Expanse: Getting Started with Batch Job Scheduling: Slurm Edition
Most high-performance computing (HPC) systems are specialized resources in high demand and shared simultaneously by many researchers across all domains of science, engineering, and beyond. In order to fairly distribute and share the compute resources of an HPC system among these researchers, which have varying compute demand profiles over time, most computational workloads on these systems are executed as batch jobs --- prescripted sets of commands that are executed on a certain type or set of compute resources for a given amount of time. Researchers submit these batch job scripts to a batch job scheduler, a piece of software that controls and tracks where and when the batch jobs submitted to the system will eventually run and execute the prescripted sets of commands. However, if this is your first time using an HPC system and interacting with a batch job scheduler like Slurm, writing your first batch job scripts and submitting them to the scheduler can be somewhat intimidating. Moreover, these batch job schedulers can be configured in many different ways and will often have unique features and options from system to system that you will need to consider when writing your batch jobs.

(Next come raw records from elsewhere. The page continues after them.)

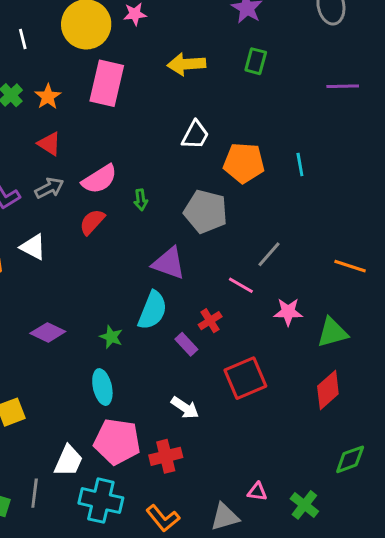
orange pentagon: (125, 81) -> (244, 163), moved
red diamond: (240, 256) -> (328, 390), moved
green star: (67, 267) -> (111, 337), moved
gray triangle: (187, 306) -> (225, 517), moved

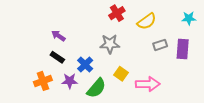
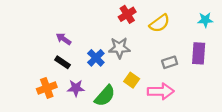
gray rectangle: (160, 45) -> (170, 62), moved
blue cross: (85, 65) -> (96, 58), moved

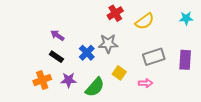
purple rectangle: (199, 53) -> (185, 60), moved
gray rectangle: (170, 62) -> (154, 57), size x1.5
pink arrow: (161, 91) -> (146, 83), size x0.6

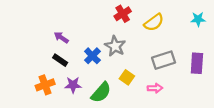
gray star: (108, 44) -> (115, 46), turned 30

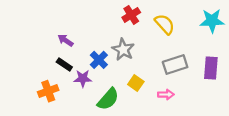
cyan star: (198, 19) -> (212, 21), size x1.5
yellow semicircle: (154, 22) -> (165, 24), turned -96
purple star: (73, 85) -> (83, 78), moved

In this webinar, we will teach you how to write your first batch job script and submit it to a Slurm batch job scheduler. We will also discuss what we think are best practices on how to structure your batch job scripts, teach you how to leverage Slurm environment variables, and provide you with some tips on how to request resources from the scheduler to get your work done faster. We will also introduce you to some advanced features like Slurm job arrays and job dependencies for more structured computational workflows.
Instructor
Marty Kandes
Computational & Data Science Research Specialist, HPC User Services Group - SDSC
Marty Kandes is a Computational and Data Science Research Specialist in the High-Performance Computing User Services Group at SDSC. He currently helps manage user support for Expanse, SDSC’s NSF-funded supercomputer, and maintains all the Singularity containers supported on these systems.